Start of Provided data

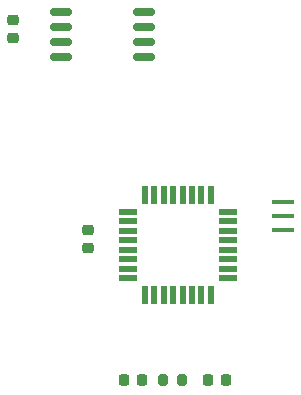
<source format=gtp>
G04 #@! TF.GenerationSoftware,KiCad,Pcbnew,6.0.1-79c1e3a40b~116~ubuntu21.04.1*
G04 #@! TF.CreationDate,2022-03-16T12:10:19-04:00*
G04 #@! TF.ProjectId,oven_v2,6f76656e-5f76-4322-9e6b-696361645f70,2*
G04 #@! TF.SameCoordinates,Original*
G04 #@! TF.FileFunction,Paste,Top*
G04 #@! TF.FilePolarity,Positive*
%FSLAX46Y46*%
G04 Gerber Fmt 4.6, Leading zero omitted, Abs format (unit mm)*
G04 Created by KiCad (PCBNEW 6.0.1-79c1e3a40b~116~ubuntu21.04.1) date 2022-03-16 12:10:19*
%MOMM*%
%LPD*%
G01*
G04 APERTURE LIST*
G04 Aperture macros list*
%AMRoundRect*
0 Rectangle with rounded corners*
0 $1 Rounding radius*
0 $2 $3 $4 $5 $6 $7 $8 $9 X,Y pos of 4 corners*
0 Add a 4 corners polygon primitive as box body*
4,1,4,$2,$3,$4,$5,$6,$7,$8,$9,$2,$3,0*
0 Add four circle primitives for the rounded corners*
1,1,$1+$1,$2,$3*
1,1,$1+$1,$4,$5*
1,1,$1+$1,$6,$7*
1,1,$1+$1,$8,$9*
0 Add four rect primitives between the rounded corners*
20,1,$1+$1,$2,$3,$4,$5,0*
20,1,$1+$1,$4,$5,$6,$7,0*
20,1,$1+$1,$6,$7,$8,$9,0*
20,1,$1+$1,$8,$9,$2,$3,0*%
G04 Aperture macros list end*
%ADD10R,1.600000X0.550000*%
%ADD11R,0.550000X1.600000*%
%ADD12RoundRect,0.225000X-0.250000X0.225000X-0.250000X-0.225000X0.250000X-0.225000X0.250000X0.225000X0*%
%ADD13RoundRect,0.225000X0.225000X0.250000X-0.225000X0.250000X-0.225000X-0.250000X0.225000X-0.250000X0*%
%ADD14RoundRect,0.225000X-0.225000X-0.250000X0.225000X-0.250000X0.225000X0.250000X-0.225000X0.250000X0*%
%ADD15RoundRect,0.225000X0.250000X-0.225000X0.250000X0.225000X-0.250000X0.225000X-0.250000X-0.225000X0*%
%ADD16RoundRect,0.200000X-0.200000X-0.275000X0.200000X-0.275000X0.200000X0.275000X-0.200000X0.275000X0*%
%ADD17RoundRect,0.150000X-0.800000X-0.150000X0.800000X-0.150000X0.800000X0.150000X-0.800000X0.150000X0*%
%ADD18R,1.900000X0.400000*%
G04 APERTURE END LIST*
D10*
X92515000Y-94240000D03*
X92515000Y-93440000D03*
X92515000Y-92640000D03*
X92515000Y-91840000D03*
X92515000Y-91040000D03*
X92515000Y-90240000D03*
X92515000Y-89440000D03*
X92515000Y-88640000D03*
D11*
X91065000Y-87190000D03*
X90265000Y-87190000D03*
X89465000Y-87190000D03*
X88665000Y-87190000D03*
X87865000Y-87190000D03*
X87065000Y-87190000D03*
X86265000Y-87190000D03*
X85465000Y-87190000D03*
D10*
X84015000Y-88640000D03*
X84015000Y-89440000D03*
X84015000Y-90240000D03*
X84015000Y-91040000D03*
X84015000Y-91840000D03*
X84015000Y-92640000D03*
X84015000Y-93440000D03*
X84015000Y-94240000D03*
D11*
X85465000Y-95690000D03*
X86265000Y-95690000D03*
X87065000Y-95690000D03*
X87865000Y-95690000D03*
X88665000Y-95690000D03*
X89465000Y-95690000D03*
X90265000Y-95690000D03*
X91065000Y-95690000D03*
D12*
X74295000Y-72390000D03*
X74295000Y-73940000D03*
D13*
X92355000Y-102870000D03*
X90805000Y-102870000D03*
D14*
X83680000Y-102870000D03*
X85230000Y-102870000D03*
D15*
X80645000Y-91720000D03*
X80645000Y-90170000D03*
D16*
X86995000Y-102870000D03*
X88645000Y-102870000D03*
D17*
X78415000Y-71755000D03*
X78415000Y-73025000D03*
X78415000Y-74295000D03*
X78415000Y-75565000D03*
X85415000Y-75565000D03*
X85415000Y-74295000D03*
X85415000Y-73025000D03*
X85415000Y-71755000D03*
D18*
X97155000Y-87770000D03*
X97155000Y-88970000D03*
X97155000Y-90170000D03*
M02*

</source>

End of Provided data
Start of Provided data

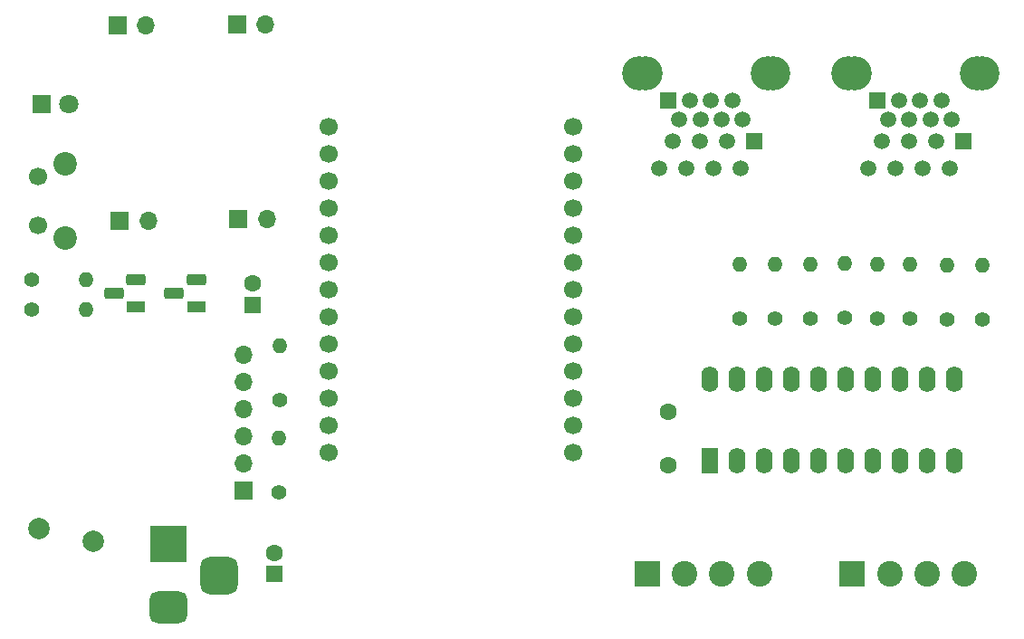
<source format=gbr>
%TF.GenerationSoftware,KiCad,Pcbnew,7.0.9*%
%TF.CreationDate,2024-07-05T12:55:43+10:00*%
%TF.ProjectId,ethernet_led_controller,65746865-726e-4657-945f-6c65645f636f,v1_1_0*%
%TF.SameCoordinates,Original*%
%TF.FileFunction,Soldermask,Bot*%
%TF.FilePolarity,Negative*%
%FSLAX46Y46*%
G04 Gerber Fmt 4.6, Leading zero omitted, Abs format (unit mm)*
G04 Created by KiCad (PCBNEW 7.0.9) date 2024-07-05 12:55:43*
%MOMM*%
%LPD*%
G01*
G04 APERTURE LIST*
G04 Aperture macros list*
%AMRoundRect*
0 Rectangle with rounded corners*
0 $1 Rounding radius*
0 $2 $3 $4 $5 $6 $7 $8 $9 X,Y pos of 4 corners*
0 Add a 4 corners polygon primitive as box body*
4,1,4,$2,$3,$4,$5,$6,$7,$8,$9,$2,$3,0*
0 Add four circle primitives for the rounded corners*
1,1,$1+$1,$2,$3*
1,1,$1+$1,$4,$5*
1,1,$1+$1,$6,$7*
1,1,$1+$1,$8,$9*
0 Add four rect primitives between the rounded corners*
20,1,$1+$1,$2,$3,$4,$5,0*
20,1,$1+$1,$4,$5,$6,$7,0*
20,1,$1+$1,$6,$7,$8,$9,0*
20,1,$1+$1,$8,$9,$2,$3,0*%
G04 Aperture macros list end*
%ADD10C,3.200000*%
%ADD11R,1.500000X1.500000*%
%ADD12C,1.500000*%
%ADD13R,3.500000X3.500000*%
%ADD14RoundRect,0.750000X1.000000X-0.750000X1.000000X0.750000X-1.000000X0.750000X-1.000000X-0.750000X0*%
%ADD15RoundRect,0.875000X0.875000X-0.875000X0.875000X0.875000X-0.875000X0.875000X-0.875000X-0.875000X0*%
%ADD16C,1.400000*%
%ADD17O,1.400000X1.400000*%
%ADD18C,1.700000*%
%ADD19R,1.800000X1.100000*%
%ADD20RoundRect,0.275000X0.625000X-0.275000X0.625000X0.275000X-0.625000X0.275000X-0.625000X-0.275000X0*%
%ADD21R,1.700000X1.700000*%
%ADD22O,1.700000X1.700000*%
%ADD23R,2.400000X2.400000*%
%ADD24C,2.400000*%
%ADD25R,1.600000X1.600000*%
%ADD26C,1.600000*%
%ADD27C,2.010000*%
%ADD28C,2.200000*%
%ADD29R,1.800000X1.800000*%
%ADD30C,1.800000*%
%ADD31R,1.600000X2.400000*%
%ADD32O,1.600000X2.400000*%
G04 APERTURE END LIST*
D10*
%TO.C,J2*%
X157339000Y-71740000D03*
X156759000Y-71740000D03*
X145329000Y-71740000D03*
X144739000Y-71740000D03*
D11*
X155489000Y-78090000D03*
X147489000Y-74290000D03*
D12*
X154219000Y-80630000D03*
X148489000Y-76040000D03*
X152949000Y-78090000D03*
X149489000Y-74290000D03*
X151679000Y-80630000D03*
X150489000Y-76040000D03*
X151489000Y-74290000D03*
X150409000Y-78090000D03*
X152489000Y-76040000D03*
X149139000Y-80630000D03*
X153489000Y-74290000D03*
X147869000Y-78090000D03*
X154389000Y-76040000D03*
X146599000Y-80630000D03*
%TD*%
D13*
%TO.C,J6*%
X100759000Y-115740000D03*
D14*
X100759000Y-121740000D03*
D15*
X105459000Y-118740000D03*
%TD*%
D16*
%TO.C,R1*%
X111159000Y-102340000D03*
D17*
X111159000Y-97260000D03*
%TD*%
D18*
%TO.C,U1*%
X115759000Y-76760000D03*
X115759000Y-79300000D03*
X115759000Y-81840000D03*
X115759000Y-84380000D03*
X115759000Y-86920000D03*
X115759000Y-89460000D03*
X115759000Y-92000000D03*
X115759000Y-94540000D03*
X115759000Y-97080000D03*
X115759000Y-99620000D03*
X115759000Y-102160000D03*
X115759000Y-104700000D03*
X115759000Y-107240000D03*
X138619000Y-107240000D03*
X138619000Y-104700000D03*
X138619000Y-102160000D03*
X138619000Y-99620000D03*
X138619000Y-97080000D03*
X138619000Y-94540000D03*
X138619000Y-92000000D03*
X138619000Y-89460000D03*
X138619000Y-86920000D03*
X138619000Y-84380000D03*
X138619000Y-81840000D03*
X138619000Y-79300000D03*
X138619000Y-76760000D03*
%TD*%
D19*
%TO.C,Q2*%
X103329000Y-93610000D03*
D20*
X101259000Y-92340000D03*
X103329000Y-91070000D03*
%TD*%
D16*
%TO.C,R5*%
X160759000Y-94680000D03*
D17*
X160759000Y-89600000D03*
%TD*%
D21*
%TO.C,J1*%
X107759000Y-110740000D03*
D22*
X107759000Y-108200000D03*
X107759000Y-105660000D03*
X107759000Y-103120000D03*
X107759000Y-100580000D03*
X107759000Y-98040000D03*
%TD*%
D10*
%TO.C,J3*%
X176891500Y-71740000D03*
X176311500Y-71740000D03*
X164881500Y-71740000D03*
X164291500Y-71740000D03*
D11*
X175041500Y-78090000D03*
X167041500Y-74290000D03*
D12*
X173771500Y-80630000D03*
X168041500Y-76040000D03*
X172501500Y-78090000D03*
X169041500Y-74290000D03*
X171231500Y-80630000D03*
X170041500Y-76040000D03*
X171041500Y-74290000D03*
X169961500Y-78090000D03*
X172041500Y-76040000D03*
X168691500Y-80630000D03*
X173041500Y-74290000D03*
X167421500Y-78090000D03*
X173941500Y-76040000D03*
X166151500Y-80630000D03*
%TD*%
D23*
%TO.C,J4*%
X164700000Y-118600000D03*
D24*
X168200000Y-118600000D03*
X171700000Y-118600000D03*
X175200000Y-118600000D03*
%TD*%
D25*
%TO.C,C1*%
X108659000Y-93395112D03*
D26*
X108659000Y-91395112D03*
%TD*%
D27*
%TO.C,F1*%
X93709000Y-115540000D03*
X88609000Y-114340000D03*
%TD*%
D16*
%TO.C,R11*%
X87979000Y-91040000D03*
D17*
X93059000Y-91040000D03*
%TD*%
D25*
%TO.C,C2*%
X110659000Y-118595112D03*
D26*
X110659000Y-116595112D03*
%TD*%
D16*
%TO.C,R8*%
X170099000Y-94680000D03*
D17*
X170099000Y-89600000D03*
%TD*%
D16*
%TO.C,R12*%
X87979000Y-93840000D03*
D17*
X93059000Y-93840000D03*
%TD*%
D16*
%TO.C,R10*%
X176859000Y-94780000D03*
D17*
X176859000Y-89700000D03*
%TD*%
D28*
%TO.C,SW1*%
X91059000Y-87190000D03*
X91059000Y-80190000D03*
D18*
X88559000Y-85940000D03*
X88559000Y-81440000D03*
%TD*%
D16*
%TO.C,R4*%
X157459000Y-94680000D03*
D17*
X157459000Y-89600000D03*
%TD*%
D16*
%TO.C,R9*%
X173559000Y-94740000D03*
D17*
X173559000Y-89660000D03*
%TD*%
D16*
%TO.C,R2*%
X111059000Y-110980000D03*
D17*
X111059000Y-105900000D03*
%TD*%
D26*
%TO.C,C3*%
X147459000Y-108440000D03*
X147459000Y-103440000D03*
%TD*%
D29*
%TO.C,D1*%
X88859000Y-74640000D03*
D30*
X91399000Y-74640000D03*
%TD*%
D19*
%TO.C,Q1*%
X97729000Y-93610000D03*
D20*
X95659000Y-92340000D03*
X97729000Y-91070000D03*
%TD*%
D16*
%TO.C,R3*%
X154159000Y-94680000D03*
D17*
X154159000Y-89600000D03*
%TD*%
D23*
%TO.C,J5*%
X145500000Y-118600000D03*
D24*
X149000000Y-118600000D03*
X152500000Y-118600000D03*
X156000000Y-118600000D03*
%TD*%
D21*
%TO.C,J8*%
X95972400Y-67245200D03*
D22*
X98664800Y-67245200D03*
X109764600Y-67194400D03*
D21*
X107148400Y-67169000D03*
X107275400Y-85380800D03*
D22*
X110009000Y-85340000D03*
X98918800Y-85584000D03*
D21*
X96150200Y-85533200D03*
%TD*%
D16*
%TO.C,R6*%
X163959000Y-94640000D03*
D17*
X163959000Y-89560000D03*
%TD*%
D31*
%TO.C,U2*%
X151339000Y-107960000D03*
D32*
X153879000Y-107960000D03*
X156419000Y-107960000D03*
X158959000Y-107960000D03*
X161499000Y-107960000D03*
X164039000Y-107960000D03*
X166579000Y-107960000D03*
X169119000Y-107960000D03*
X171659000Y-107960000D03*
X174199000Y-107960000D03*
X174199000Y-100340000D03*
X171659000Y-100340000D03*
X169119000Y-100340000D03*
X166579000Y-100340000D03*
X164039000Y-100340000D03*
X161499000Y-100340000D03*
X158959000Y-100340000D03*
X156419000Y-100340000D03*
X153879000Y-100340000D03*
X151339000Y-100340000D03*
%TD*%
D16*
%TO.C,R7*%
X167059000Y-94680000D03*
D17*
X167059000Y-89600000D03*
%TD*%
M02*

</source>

End of Provided data

### Your instructions
Search the records for the string "SameCoordinates" and, wherever a line contains it, please copy that line.

### Your solution
G04 #@! TF.SameCoordinates,Original*
%TF.SameCoordinates,Original*%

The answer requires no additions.